Records supplied:
########

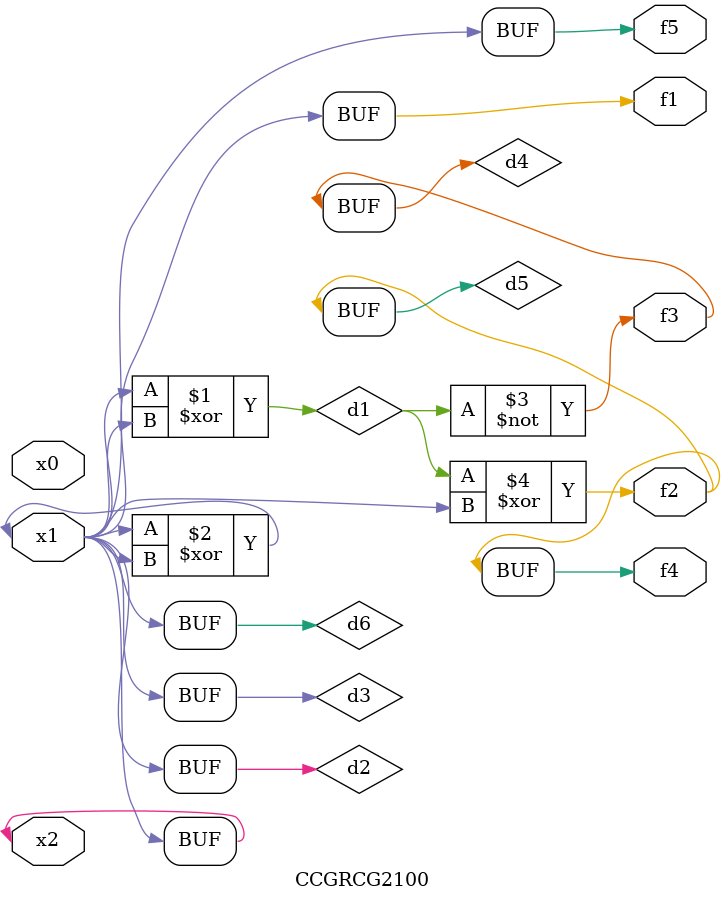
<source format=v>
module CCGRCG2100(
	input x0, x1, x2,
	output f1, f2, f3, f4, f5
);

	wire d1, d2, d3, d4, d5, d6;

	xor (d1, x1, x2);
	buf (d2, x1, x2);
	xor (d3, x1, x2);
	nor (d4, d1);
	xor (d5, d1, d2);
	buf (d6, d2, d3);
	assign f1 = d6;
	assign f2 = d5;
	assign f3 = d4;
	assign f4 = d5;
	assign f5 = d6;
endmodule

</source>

########

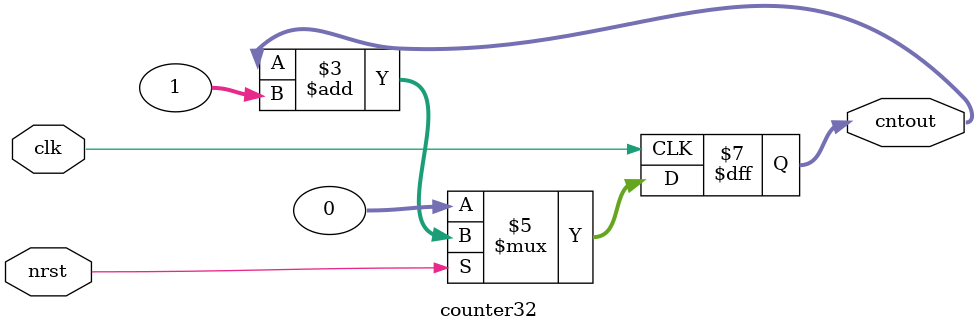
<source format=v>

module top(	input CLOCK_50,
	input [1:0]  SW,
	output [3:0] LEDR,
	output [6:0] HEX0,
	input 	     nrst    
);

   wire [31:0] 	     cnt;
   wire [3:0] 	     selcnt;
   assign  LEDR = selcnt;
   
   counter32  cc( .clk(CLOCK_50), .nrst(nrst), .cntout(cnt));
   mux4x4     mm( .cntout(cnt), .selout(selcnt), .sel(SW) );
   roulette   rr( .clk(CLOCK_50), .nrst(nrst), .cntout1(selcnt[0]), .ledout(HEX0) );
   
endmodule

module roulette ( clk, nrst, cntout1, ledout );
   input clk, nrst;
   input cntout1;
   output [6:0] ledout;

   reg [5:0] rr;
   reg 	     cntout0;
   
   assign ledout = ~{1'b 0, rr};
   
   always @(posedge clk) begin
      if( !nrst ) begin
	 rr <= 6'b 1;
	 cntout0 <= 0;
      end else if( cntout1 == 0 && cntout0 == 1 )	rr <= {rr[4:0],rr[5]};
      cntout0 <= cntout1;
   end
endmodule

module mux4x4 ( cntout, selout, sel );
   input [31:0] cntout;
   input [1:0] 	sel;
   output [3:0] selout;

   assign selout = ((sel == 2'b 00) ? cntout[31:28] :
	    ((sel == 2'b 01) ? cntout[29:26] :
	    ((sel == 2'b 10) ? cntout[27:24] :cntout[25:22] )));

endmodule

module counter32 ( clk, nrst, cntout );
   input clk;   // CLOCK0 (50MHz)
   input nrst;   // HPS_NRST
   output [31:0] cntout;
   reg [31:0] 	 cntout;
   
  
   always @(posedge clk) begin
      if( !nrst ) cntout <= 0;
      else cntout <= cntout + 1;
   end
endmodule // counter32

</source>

########

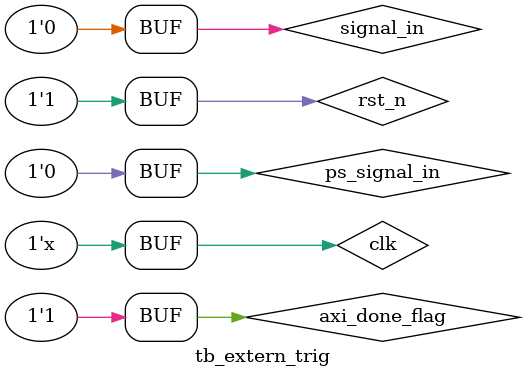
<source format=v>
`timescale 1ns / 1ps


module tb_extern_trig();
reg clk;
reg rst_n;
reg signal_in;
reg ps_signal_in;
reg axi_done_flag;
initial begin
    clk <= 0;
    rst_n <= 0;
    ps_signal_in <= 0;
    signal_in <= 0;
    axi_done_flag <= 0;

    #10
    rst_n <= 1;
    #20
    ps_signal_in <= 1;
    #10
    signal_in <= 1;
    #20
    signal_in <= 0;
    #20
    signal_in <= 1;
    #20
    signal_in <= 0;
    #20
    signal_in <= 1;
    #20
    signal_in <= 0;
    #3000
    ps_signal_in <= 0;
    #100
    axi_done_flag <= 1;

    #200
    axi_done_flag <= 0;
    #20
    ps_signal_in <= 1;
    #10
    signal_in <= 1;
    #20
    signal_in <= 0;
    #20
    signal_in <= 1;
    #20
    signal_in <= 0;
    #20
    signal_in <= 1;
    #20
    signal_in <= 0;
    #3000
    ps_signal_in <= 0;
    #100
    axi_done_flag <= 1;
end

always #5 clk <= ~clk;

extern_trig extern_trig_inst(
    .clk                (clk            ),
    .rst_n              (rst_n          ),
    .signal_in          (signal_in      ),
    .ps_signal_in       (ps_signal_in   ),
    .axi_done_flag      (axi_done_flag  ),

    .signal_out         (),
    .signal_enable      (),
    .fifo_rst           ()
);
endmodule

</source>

########

For the listing above, identify each line bearing "nrst".

	input 	     nrst    
   counter32  cc( .clk(CLOCK_50), .nrst(nrst), .cntout(cnt));
   roulette   rr( .clk(CLOCK_50), .nrst(nrst), .cntout1(selcnt[0]), .ledout(HEX0) );
module roulette ( clk, nrst, cntout1, ledout );
   input clk, nrst;
      if( !nrst ) begin
module counter32 ( clk, nrst, cntout );
   input nrst;   // HPS_NRST
      if( !nrst ) cntout <= 0;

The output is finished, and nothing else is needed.